Blok Teks

####################

3 Alasan Transaksi Uang Tunai di Atas Rp 100 Juta Harus Dilarang

Pusat Pelaporan dan Analisis Transaksi Keuangan (PPATK) kembali mendorong pelarangan transaksi uang tunai di atas Rp 100 juta.

oleh Tommy K. Rony diperbarui 13 Sep 2019, 10:31 WIB
Diterbitkan 13 Sep 2019, 10:31 WIB
Wakil Ketua PPATK Dian Ediana Rae
Wakil Ketua PPATK Dian Ediana Rae. (Liputan6.com/Faizal Fanani)

Liputan6.com, Jakarta - Pusat Pelaporan dan Analisis Transaksi Keuangan (PPATK) kembali mendorong pelarangan transaksi uang tunai di atas Rp 100 juta. RUU ini adalah prioritas PPATK yang mereka siap perjuangkan di DPR periode mendatang.

Jika RUU ini lolos, maka transaksi uang tunai di atas Rp 100 juta akan dilarang dengan beberapa pengecualian, seperti terhadap usaha ritel dan daerah yang infrastrukturnya kurang memadai.

Wakil Kepala PPATK Dian Ediana Rae menyebut wacana pembatasan uang tunai ini mengikuti international best practice. Jika lolos, RUU ini juga menunjang prinsip cashless society di Indonesia seperti yang selama ini digemakan BI dan OJK.

"Itu baru himbauan mau nurut atau tidak enggak apa-apa. Tapi kalau RUU ini disetujui, itu memang harus orang melakukan itu," jelas Dian kepada Liputan6.com pada Kamis (12/9/2019) di Gedung Pusdiklat PPATK di Depok.

Selain mengikuti international best practice, apa saja argumen PPATK agar melarang transaksi uang tunai di atas Rp 100 juta? Berikut ulasannya:

Saksikan Video Pilihan di Bawah Ini:

1. Pemberantasan Korupsi

Ilustrasi Korupsi
Ilustrasi (Istimewa)

Kepala PPATK Kiagus Ahmad Badaruddin menyorot maraknya kasus tangkap tangan kasus korupsi yang dilakukan KPK. Dalam kasus-kasus itu, tersangka selalu kedapatan menyerahkan uang haram dengan cara tunai ketimbang lewat bank yang notabene mudah diawasi.

####################

Instruksi Tertulis 1
Tolong tulis ulang kata demi kata bagian daftar yang dimulai dari baris yang memuat "text Im vorliegenden" dan berakhir pada baris yang memuat "list Als Lösung", termasuk kedua baris tersebut.

####################

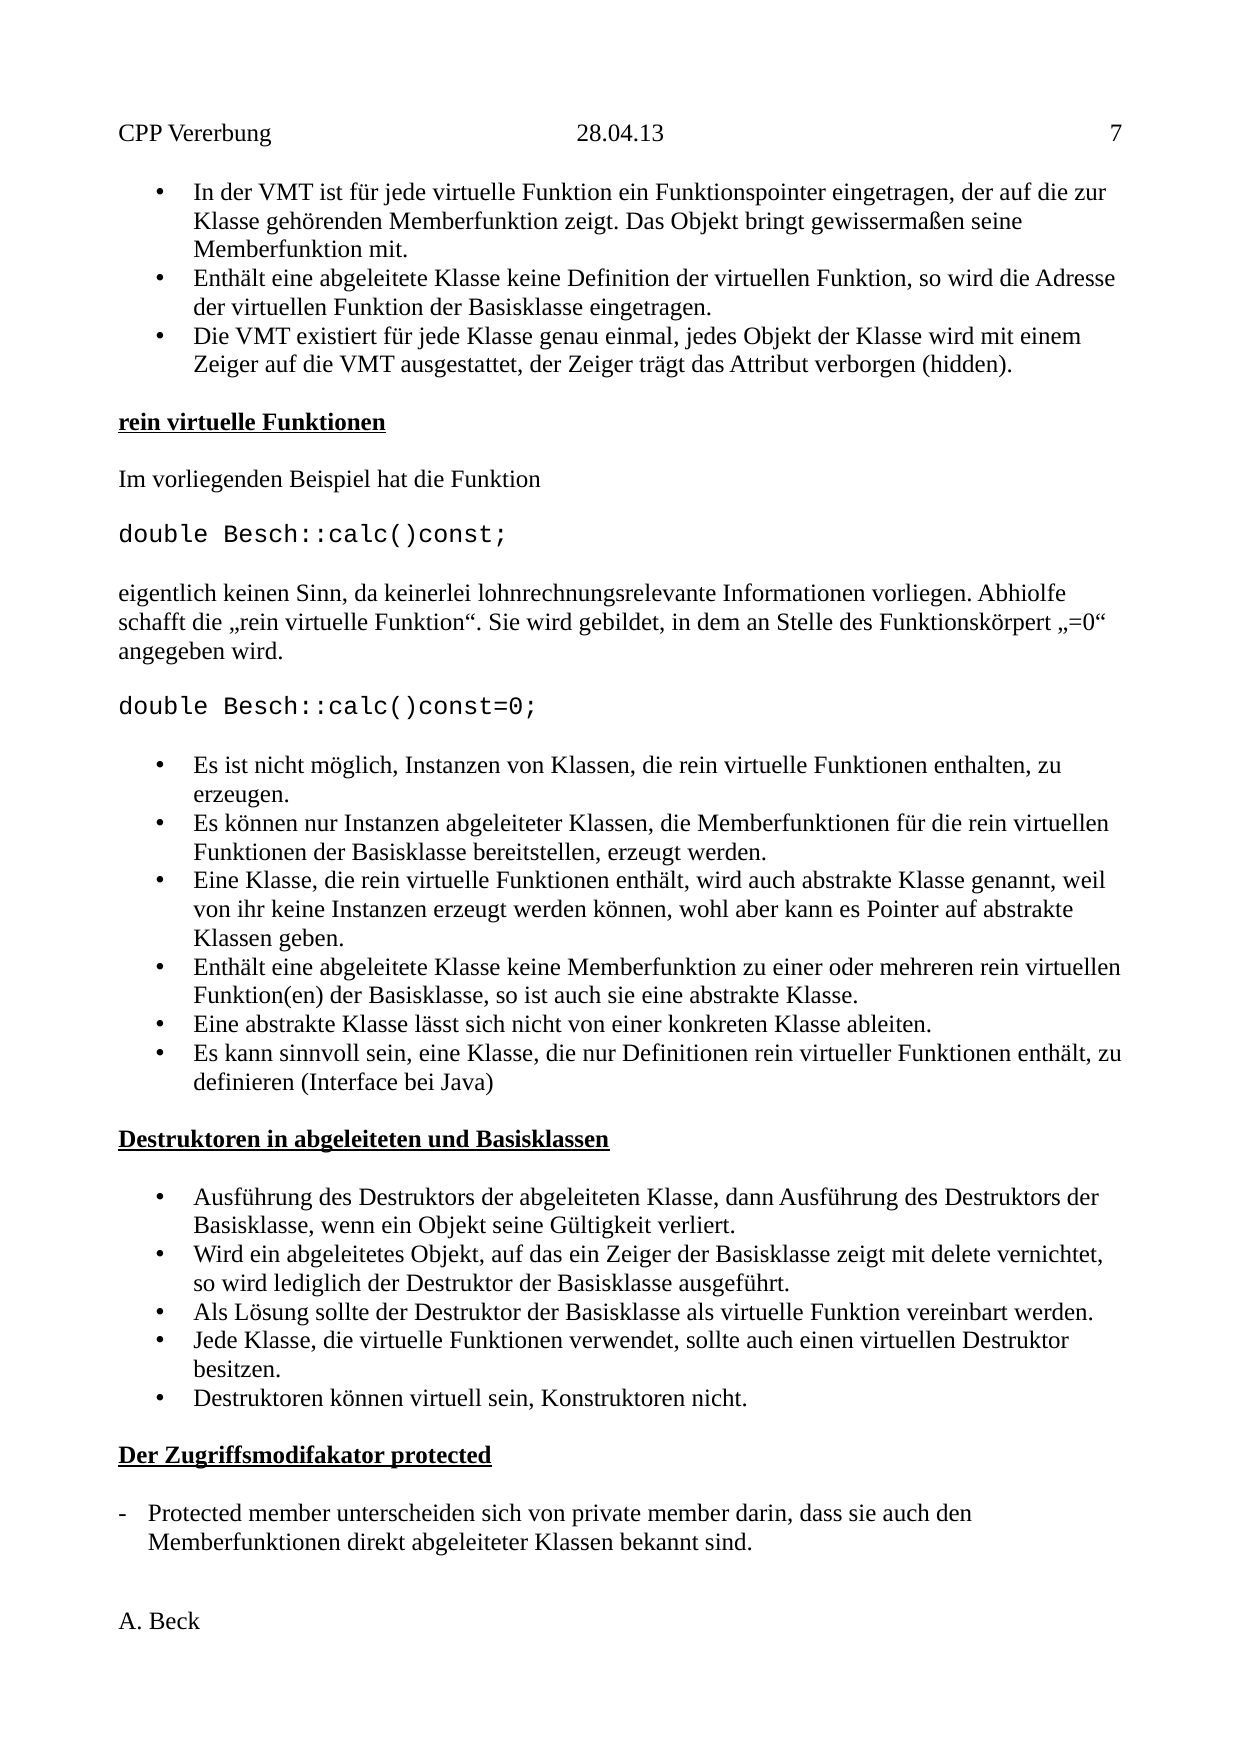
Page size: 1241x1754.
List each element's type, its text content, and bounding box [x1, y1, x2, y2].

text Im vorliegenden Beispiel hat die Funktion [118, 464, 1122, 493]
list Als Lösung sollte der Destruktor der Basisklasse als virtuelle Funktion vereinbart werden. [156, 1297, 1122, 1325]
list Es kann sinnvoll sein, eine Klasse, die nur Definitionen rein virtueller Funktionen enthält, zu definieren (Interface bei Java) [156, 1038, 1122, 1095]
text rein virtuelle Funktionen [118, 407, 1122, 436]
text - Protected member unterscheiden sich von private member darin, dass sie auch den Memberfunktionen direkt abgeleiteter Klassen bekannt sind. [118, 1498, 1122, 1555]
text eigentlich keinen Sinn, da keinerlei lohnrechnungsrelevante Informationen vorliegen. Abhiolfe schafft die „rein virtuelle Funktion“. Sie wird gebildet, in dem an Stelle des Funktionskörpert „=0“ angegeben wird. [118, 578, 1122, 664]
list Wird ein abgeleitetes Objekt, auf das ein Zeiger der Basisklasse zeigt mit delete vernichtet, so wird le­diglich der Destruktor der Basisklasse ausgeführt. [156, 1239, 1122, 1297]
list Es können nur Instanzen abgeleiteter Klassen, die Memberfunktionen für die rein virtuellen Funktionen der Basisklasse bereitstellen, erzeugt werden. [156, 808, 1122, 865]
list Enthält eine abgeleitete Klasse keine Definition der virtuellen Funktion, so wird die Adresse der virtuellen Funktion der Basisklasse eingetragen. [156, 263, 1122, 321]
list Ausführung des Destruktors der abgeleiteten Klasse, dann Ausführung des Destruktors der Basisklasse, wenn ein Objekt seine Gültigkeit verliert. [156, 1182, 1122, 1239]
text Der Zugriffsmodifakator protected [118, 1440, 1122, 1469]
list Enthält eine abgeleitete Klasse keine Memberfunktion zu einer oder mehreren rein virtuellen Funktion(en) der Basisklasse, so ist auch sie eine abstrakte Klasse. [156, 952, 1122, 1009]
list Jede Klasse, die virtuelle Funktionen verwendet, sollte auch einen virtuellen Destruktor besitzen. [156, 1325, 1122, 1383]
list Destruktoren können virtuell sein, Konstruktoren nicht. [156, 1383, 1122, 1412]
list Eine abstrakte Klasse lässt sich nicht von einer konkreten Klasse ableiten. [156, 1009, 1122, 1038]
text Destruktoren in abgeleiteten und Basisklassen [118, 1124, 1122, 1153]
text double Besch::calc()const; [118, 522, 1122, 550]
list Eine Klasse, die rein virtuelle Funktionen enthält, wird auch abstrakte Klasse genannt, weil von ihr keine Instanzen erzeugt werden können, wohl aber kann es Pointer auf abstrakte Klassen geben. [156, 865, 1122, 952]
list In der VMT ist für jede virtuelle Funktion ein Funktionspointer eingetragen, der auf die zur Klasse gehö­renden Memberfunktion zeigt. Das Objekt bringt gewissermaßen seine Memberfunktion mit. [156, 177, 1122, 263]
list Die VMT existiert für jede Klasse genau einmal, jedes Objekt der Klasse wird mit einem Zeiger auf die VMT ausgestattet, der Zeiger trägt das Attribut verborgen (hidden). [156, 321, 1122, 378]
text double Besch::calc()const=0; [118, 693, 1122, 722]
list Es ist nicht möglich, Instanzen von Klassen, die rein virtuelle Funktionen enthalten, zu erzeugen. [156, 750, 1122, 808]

####################

Instruksi Tertulis 2
Menurut artikel tentang pelarangan transaksi tunai, pengecualian apa saja yang akan berlaku jika RUU ini lolos?

Hasil 1
text Im vorliegenden Beispiel hat die Funktion [118, 464, 1122, 493]
list Als Lösung sollte der Destruktor der Basisklasse als virtuelle Funktion vereinbart werden. [156, 1297, 1122, 1325]

Hasil 2
Usaha ritel dan daerah yang infrastrukturnya kurang memadai.